When considering real applications, the requirement of having sensors interact with each other becomes physically challenging to meet. The chaotic oscillators would need to be coupled over considerably longer distances, such as several meters or more, mutually exchanging enough energy to stay in sync while obeying all the regulatory requirements of radio usage. Although retaining the idea of a kind of “collective intelligence” in distributed sensing is compelling, eventually the conditions seem to result in circuits that are more complicated than initially assumed. “Then, one morning, while listening to the chirping of cicadas, I had an idea for quite a different approach to this problem. I realized that we are quite good at noticing differences in sounds, even when these come from the disorderly overlap of many sources that are not in any way synchronized to each other”, says Dr. Ludovico Minati, the lead author of the study. Indeed, situations of highly synchronized activity such as the simultaneous flashing of fireflies on a tree are quite rare and attract considerable marvel. There is much information to be extracted from just listening to many sources, even when these are incoherent. “As everyone living close to a busy street can attest to, unrelated sources do not just cancel each other out. Even visually, we can easily pick up differences in frequency regardless of whether there is a fixed phase relationship between multiple sources or not,” he adds.

Based on this simple idea, the engineers from Tokyo Tech considered another approach to distributed sensing, wherein each node simply emits a chaotic signal whose frequency content depends on the measured value. Assuming the relationship between the two to be sufficiently rich and unique, making reasonable guesses about the statistical distribution of the values becomes possible based on just receiving the signal from the entire ensemble of sensors. This approach, while not free of some limitations, could make the design of each sensor considerably simpler. Furthermore, it can be implemented easily by using a neural network to “decode” the received frequency spectrum (Fig. 2). “A very simple chaotic oscillator could be used to generate a suitable signal for transmission. We had previously developed a chaotic oscillator of the same type in our laboratory, but now we have considerably improved its power consumption and operation frequency, achieving approximately 2 mW and 4 GHz, respectively,” explains Dr. Hiroyuki Ito, head of the Nano Sensing Unit where the device prototype was built.

Depending on the externally supplied voltage, this circuit generates a beautifully intricate pattern of frequencies , whose main features remain discernible even when the outputs of many sensors—each measuring a slightly different value—are overlapped. Therefore, it is possible to train a small neural network that can be implemented on a low-power device to make an educated guess about the underlying values. “One remarkable thing is that this approach seems to work acceptably well even when considering relatively small frequency windows, effectively taking slices of the spectrum pattern we have observed.
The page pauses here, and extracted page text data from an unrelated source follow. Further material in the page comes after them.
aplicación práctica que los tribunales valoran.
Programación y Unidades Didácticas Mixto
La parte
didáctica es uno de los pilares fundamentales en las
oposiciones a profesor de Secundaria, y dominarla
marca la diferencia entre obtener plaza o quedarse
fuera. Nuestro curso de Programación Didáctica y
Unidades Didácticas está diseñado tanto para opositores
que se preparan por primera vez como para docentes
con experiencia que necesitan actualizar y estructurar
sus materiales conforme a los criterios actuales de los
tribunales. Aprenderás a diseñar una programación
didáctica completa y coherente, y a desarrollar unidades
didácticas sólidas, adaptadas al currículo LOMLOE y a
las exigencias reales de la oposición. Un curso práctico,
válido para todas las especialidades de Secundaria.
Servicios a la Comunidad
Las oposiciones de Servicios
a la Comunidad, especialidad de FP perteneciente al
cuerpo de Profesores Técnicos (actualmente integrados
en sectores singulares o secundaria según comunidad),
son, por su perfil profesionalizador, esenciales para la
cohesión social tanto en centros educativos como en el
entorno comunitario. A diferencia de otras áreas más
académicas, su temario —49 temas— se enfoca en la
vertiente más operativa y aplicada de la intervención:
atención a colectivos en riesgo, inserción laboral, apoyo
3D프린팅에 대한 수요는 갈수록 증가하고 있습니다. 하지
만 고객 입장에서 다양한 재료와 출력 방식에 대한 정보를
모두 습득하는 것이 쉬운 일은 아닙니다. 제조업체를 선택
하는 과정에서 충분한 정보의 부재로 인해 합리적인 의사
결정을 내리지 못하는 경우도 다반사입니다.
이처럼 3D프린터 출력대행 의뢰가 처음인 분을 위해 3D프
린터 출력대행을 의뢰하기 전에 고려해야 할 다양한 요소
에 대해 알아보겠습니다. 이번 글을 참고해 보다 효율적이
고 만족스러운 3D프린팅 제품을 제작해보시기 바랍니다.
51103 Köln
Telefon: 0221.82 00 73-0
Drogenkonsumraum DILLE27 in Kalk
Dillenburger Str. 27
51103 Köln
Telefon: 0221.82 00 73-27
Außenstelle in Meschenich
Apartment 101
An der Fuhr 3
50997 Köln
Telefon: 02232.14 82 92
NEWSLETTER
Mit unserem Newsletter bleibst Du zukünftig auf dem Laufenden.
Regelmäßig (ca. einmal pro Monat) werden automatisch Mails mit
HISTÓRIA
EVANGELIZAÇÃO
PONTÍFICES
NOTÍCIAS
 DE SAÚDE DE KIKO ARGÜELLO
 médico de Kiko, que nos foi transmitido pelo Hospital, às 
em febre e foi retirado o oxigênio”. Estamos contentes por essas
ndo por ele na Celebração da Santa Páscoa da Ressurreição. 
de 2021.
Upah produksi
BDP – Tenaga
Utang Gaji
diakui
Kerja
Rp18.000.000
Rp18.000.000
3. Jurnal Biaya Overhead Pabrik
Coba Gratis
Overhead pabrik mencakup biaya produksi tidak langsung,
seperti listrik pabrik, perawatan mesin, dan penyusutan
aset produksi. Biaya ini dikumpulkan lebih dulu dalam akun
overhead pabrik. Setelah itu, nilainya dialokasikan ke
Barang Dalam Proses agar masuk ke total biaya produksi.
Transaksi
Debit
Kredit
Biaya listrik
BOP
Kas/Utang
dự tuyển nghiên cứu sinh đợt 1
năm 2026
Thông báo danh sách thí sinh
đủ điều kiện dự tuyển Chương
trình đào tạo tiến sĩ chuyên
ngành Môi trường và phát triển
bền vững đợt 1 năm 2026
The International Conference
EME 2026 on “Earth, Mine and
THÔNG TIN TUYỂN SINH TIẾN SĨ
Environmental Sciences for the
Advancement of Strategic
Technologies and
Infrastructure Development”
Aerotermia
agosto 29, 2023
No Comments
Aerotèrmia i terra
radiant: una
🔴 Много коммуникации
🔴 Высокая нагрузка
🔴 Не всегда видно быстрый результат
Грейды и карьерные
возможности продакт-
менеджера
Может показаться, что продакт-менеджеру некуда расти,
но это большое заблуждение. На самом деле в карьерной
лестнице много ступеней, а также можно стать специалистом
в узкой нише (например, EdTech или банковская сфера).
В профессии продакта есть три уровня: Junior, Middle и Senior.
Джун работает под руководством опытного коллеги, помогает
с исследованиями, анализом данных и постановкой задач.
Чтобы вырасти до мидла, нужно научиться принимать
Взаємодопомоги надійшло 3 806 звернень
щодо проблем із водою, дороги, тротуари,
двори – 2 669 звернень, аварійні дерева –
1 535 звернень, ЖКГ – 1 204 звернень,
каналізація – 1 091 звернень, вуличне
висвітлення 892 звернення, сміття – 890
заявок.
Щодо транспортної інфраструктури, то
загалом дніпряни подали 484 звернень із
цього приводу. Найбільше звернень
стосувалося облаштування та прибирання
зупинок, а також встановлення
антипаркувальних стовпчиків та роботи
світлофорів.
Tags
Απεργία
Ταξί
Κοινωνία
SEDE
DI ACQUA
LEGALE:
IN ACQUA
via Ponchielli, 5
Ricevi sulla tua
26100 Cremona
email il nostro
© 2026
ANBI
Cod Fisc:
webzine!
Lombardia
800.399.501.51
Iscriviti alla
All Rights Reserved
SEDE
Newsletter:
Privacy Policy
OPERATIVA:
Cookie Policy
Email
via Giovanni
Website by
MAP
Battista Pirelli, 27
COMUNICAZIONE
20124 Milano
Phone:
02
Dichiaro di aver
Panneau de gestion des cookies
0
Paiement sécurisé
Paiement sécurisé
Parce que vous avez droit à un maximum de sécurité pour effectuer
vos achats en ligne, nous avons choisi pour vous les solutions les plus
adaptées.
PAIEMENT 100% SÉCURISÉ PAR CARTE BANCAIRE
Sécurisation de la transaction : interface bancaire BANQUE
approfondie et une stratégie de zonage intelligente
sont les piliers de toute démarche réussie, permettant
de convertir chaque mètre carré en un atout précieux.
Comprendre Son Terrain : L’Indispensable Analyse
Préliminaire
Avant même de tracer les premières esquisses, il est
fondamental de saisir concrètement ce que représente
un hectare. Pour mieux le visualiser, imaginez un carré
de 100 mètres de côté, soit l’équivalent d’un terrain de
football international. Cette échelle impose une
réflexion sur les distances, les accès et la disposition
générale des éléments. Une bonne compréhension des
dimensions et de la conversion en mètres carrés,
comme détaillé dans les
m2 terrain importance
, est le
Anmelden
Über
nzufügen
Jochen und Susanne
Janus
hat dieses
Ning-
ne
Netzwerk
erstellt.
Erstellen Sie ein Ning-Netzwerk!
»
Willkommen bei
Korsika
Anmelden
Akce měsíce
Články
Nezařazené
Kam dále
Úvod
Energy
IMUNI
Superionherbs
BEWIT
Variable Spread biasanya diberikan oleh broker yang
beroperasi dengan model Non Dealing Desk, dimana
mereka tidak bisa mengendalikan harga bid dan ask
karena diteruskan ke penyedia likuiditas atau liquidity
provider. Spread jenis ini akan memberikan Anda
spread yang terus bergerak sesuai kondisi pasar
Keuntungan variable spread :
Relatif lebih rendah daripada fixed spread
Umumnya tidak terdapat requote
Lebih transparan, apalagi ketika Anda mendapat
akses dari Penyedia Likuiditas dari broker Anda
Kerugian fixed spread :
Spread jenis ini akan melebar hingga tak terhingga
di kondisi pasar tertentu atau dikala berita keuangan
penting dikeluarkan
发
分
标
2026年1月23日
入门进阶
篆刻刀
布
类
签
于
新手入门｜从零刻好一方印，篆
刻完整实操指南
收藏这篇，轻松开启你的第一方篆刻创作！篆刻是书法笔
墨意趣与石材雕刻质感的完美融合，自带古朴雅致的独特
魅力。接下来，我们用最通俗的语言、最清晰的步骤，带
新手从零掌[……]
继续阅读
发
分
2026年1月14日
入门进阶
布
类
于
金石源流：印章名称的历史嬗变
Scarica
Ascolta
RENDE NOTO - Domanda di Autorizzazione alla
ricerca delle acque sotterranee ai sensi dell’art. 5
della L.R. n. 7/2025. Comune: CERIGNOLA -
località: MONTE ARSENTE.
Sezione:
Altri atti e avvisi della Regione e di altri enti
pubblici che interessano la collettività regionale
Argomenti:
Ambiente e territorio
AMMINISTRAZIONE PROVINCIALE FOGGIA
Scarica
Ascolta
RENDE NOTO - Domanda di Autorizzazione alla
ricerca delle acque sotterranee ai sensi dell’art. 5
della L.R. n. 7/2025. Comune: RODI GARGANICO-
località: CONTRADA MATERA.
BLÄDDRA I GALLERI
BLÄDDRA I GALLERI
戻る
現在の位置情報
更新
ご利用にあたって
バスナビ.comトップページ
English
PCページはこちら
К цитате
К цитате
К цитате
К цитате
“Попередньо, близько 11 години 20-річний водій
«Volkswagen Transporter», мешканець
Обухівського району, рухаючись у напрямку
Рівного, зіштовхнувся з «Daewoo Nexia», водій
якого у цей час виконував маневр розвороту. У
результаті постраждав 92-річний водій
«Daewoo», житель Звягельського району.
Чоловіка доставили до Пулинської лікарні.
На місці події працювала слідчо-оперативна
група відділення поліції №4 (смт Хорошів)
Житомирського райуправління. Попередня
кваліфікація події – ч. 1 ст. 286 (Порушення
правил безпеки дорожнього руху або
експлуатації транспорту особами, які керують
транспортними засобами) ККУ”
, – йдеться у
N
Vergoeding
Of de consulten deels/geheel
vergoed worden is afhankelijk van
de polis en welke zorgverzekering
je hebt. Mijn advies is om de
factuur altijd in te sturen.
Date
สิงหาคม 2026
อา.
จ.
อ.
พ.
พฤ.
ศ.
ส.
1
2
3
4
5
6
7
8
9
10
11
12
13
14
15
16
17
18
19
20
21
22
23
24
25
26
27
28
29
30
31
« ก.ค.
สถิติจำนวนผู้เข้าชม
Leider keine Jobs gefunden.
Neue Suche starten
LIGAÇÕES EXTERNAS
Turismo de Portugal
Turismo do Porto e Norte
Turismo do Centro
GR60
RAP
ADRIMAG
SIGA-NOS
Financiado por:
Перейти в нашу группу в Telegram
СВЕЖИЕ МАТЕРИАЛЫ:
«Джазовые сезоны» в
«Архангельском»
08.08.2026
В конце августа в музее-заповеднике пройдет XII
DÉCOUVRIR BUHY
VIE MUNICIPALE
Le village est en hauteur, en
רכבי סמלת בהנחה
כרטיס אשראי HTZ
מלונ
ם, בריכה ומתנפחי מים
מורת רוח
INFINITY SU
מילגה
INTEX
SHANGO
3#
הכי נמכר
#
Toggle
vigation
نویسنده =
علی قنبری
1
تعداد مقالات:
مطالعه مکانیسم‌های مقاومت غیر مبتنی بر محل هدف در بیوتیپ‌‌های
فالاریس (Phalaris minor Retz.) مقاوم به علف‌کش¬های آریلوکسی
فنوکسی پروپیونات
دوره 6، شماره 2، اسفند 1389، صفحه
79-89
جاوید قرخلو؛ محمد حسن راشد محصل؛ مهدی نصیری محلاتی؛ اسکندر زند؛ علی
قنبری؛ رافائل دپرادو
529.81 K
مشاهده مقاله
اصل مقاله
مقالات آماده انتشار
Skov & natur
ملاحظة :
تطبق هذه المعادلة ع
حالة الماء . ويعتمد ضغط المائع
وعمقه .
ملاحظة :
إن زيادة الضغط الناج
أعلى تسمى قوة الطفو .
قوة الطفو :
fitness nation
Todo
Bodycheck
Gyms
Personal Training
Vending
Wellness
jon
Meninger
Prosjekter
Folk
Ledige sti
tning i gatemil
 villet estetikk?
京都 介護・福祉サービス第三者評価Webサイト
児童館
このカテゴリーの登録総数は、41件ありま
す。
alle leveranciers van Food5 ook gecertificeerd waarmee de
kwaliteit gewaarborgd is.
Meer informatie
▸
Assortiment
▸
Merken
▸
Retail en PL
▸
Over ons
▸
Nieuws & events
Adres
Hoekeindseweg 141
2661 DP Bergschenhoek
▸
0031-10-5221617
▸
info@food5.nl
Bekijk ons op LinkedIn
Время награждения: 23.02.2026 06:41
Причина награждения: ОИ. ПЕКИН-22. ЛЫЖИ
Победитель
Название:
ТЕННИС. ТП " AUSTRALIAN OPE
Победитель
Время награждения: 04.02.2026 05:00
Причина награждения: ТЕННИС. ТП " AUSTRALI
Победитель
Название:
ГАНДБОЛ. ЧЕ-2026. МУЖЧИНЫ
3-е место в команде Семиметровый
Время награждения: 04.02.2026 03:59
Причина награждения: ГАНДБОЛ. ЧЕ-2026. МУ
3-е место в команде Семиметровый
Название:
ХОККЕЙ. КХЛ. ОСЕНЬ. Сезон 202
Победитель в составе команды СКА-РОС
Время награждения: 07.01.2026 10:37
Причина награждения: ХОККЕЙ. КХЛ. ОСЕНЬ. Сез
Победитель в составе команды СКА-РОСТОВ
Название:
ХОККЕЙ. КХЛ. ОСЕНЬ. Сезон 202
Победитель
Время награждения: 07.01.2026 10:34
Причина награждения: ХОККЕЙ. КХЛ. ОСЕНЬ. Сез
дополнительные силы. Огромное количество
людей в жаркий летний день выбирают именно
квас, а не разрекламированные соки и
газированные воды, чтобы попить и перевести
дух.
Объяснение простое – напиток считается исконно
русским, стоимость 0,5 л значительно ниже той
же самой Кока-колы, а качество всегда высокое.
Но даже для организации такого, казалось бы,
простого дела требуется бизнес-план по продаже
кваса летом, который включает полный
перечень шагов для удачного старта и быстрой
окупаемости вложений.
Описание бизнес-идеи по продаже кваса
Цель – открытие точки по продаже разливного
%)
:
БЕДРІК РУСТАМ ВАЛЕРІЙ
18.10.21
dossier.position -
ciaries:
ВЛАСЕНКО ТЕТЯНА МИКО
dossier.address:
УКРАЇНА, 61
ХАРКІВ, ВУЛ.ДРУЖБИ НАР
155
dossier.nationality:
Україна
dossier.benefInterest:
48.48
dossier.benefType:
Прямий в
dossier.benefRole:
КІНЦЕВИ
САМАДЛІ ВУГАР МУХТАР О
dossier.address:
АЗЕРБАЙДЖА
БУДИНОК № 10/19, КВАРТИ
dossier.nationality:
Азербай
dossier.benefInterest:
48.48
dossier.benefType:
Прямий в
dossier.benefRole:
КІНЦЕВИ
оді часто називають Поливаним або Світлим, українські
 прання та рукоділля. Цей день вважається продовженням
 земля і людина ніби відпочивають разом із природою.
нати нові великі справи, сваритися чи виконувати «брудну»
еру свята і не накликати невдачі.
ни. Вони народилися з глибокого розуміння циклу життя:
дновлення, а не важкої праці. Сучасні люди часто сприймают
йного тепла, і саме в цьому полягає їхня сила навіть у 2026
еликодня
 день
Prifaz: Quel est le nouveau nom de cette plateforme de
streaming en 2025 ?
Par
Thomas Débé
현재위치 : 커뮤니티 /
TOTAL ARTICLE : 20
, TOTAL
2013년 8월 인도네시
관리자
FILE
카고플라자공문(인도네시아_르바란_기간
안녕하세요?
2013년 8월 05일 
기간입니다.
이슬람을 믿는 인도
That should help with future implementation in terms of antenna and amplifier design,” adds Dr. Korkut Kaan Tokgoz from the same laboratory.

The researchers plan to take the work forward by designing a complete sensor suitable for testing outside the laboratory, and eventually experimenting in the field with applications such as precision irrigation. The theory underlying the proposed approach, circuit design, and results are carefully detailed in the article that has recently appeared in the journal, Chaos, Solitons & Fractals.